### Required work
Check each line of the entries below for the word "there" and state only how many lines have it.

[Dataset entries]
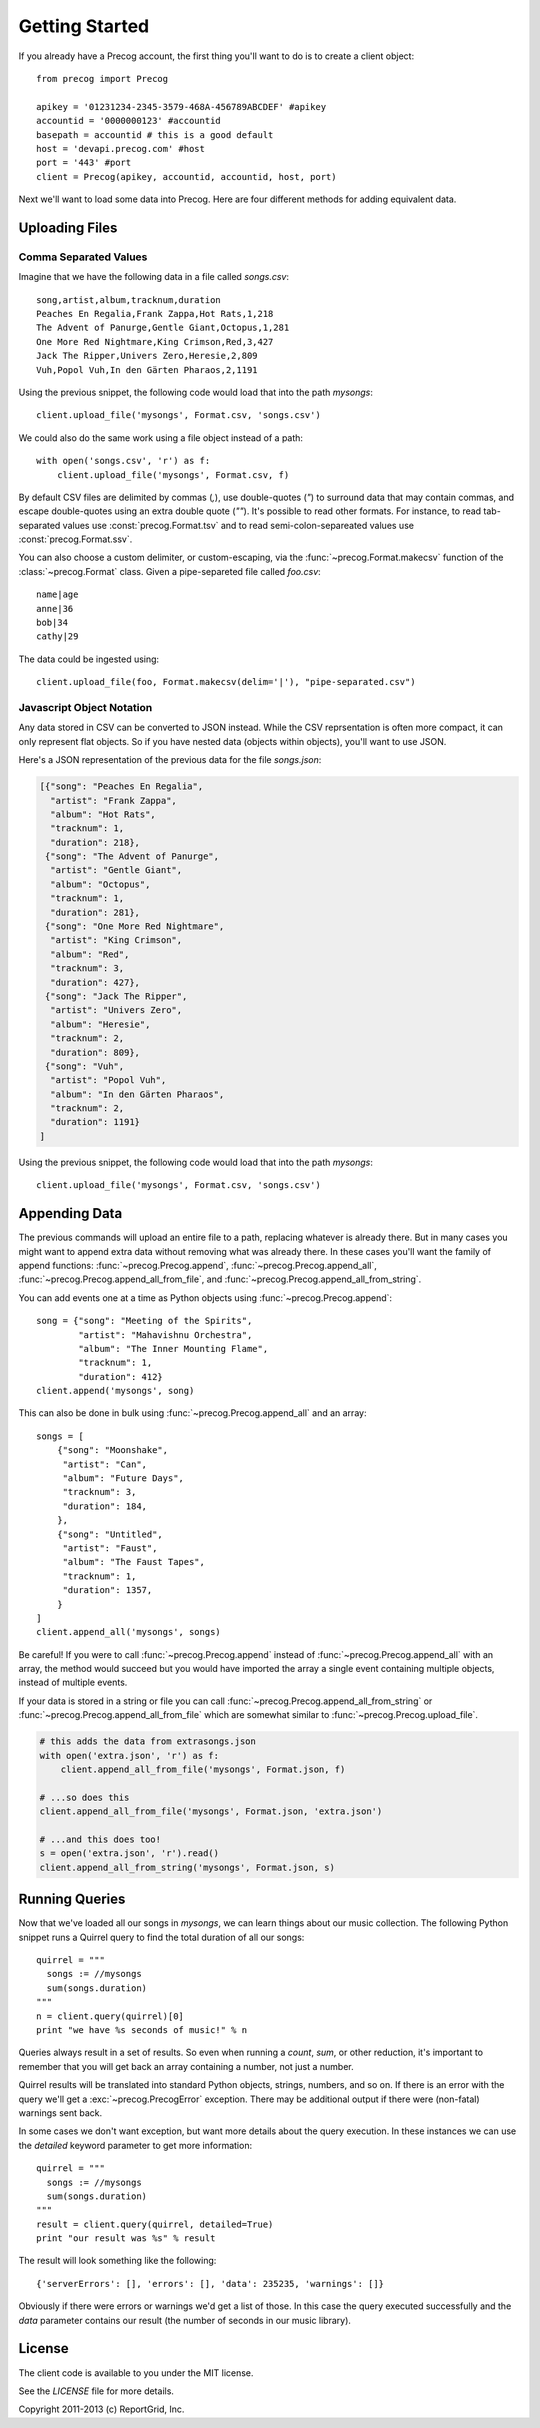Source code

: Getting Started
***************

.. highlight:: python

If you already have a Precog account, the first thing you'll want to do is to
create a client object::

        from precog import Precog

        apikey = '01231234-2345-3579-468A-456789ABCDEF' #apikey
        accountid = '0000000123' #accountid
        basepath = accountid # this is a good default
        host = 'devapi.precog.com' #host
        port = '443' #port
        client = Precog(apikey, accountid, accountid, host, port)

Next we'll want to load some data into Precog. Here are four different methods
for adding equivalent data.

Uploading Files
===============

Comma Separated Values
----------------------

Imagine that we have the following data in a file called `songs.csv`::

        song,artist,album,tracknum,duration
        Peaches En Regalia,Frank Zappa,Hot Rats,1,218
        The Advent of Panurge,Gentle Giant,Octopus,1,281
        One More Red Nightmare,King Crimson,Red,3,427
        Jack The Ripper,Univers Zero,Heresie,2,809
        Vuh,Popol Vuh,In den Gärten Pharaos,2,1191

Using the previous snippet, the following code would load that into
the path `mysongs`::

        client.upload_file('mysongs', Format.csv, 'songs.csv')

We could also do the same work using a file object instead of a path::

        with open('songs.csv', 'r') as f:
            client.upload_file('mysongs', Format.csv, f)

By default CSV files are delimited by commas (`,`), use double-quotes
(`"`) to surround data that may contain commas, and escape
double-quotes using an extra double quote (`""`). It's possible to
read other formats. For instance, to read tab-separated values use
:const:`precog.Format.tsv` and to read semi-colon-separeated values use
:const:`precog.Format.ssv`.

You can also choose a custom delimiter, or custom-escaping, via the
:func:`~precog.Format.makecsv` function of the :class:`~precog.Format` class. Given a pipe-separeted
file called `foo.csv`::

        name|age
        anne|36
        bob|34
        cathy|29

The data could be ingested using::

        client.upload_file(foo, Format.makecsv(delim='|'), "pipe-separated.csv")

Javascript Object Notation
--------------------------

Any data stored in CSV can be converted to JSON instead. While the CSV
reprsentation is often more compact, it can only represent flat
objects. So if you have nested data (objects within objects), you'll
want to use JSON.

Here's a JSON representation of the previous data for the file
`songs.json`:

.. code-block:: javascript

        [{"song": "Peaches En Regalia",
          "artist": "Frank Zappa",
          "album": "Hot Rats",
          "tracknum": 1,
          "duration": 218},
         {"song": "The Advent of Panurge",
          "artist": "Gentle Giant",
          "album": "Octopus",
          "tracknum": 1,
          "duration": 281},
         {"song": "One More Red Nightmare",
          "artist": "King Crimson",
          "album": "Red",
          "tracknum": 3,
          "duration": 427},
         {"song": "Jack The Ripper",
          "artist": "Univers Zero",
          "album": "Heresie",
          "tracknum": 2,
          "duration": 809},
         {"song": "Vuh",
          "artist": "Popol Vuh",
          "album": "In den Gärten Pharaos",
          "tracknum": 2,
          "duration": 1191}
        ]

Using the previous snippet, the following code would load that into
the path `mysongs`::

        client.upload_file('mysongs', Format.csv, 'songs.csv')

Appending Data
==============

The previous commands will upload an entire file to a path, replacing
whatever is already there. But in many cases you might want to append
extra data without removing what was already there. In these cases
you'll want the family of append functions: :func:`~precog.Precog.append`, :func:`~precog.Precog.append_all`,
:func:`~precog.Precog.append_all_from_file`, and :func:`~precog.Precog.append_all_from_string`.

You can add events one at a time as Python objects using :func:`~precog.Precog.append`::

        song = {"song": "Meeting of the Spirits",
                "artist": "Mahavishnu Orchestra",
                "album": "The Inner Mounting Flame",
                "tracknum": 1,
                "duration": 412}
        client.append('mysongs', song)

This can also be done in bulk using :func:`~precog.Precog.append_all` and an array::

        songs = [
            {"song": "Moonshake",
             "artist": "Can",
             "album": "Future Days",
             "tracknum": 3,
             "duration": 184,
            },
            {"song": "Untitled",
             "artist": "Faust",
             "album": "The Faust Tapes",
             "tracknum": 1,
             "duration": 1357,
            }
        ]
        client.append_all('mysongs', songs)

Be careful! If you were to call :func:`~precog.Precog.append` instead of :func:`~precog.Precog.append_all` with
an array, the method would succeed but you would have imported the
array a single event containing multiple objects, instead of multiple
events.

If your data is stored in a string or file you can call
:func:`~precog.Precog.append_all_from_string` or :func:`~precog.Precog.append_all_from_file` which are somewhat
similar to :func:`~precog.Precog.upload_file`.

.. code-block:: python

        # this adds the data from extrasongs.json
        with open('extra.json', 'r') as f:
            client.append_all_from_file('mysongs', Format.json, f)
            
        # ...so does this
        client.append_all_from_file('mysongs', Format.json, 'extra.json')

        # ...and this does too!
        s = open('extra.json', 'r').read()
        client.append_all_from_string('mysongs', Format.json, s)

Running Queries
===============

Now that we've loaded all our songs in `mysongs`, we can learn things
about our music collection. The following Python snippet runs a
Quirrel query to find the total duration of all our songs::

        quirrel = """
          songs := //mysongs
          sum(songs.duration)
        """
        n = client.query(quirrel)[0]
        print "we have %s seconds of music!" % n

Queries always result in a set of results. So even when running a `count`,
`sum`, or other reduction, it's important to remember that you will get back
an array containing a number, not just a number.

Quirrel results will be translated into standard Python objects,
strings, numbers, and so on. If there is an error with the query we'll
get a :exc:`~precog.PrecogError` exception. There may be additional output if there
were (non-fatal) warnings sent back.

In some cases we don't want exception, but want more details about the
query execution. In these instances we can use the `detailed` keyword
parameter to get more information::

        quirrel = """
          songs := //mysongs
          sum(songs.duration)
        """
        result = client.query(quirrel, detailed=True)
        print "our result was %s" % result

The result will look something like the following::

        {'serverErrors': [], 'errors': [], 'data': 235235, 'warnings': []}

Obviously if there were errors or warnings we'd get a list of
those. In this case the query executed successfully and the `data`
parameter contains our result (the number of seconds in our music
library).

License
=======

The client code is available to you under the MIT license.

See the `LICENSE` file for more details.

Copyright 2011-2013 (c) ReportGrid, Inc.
...
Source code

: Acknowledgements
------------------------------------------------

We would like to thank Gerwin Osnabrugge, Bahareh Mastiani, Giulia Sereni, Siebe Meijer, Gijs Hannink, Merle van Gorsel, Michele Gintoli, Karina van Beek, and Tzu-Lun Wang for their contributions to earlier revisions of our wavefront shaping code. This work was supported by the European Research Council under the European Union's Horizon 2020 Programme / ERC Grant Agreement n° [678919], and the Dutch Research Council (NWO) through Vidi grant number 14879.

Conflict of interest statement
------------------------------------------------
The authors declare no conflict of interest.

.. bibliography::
* * *
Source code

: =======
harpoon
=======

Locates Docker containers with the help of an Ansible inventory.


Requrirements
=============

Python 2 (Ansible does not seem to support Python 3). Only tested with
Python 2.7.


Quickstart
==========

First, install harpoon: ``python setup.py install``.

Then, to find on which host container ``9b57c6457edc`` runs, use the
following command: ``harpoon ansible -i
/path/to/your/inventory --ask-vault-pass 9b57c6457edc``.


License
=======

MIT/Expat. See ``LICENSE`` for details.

### Reply to the task
5